Overall I'm quite impressed with Three's mobile broadband package.  The speed is quite acceptable, the monthly cost is reasonable, and I've yet to experience any serious reception problems. Being based in London, I suppose it's not surprising that I can pick up a HSDPA enabled signal pretty much everywhere I go-this may well be a different story for those living in the countryside. As luck would have it, I'll be visiting some family in the North of England this Christmas, which will give me the perfect opportunity to test the service in rural areas.

Based on my experience so far would I recommend it? I guess that depends on what you want. For casual Internet users who surf the Web, send/receive e-mail, IM and download relatively small amounts of data, I would say this is an ideal solution. It's no more expensive than fixed line broadband and, when combined with a laptop, gives complete freedom of movement. Mobile broadband is also ideal for business users who want to be able to log on and communicate above dial-up speeds without all the hassle of tracking down a Wi-Fi hotspot.

I tend to be quite an intensive Internet user so would have to say that there is no way I could replace my home broadband service with mobile broadband. However with packages costing as little as £10 per month, I'm very tempted to sign up in addition to my home broadband as the freedom HSDPA-based mobile broadband gives you is great and a huge improvement over the barely usable GPRS data service.

I give Three's mobile broadband the all-around thumbs up. If you're using HSDPA-based broadband leave a comment and let me know how you've gotten on.

13 comments
Tuskan360
Tuskan360

I have heard storries of people on vodafone having problems getting on to sites like facebook of flickr due to so called content controls. Can anyone confirm whether this is true and if there are similar problems with 3 or for that matter any of the other networks as I am thinking of getting 3G and it would be primarily for social networking sites (and administrating my website)

Larry the Security Guy
Larry the Security Guy

I connect my entire house with wired and wireless access. That's four PCs (Linux and Windows, two laptops (wireless), two PDAs, a PS2, a PS3 and a DS, plus visitors and their wireless toys. I don't think mobile broadband could do that for me. I may be wrong, and I reserve that right.

sparkatb
sparkatb

Ive been thinking of getting this mobile broadband, but im curious what are the ping times like with it? Could you please ping some websites to the UK (BBC.co.uk)and USA (CNN.com)? Thanks for your time!
----
● **Required tasks**
1) In the mobile broadband review, what is the lowest monthly price mentioned for mobile broadband packages?
2) Give the names of all commenters whose comments appear in the mobile broadband review.
3) Extend the mobile broadband review past its final comment.

● **Source data**
----
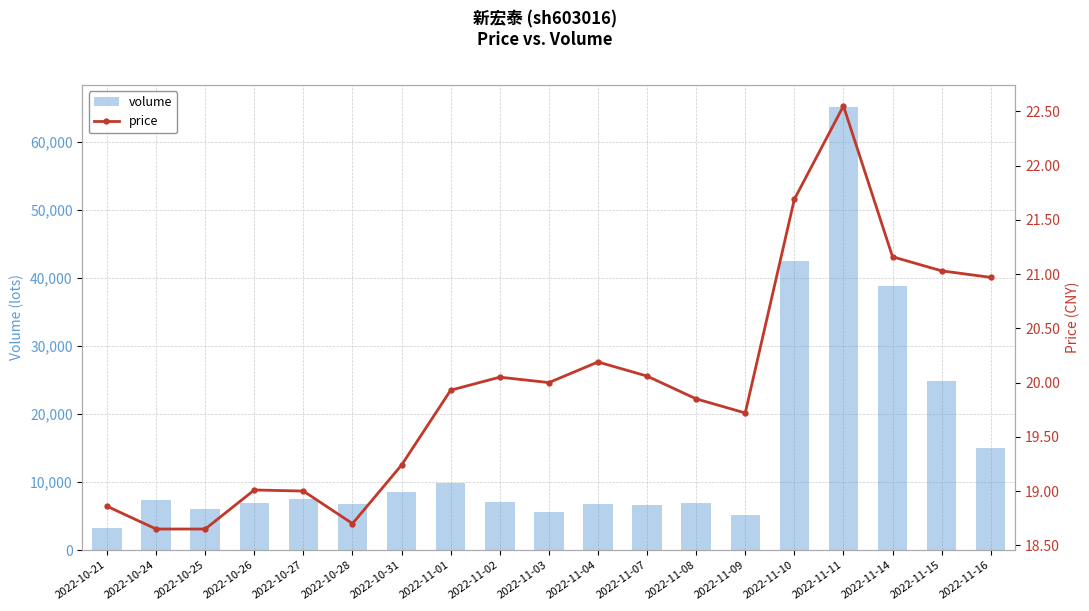

Rank the series at 2022-10-21 from highest to lowest value.

volume, price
----
● **Expected results**
1) £10 per month.

2) Tuskan360, Larry the Security Guy, sparkatb

3)
balbino_ph
balbino_ph

I have purchased one of the Huawei 7.2mbps connect card from Mobily of Saudi Arabia, it is ok sometimes but there are times when I am getting a "page cannot be displayed". The 3.5g connection is there but the internet browser lost somewhere. I have to switch to other URL to continue using the internet. According to Mobily, the authentication protocol is CHAP and the DNS and WINS settings to Dynamic. I measured the internet speed with Mcafee, and the result varies, the highest is 200 and the lowest is 60 just a little bit higher than the standard 56k dial-up modem. Overall I enjoyed the downloading speed. Balbino N. Chan Saudi Arabian Airlines Kingdom of Saudi Arabia

balbino_ph
balbino_ph

I have one from Mobily of Saudi Arabia, It works ok but there are times when the Microsoft internet browser lost the page and return an error message"The page cannot be displayed". I run the internet speed test from Mcafee and the result varies, the highest is 200 and the lowest is 60, just faster than the 56k dial-up modem.

Tuskan360
Tuskan360

Vodafone do a wifi router that takes a 3G card and would therefor probably do what you would need. It is intended for very heavy use though so is probably overpriced for what you would need. Depends how much broadband you use though.

Justin Fielding
Justin Fielding

I found it sometimes drops the connection and I need to unplug/plug the modem before it will connect again. I'm wondering if this is a problem with the modems rather than the HSDPA service--if I reboot my machine with the modem plugged in the login process stalls; as soon as I unplug the modem it resumes!

Justin Fielding
Justin Fielding

Do you know if it uses standard 3G (384kbps) or is it running HSDPA?

balbino_ph
balbino_ph

It looks that you have a signal loss or your connecting high speed modem device is faulty. I suggest you bring your laptop to the nearest cell site to clear the signal loss problem. Cheers, Balbino N. Chan Saudi arabian airlines Riyadh

Justin Fielding
Justin Fielding

Found a solution! All of my issues with the modem / connection manager are resolved and it works like a dream. I'm just putting together a blog describing how I've managed to overcome the problems I encountered. The post should be up in the next few days.

damit_luda
damit_luda

I also have the 3 mobile broadband service, and as I have found with Justin, my modem sometimes just refuses to provide any internet connection at all. The signal strength would be strong, however all internet activity would be idle and can halt around a minute and up to about 10 mins. It seems to happen when the connection is switching itself between the 3G service and the HSPDA service, resulted by the HSPDA service dropping in and out. Perhaps this is similar to what you are experiencing?

Justin Fielding
Justin Fielding

I have a full signal but I have had my suspicions that the modem could be faulty. I'll see if I can have it replaced.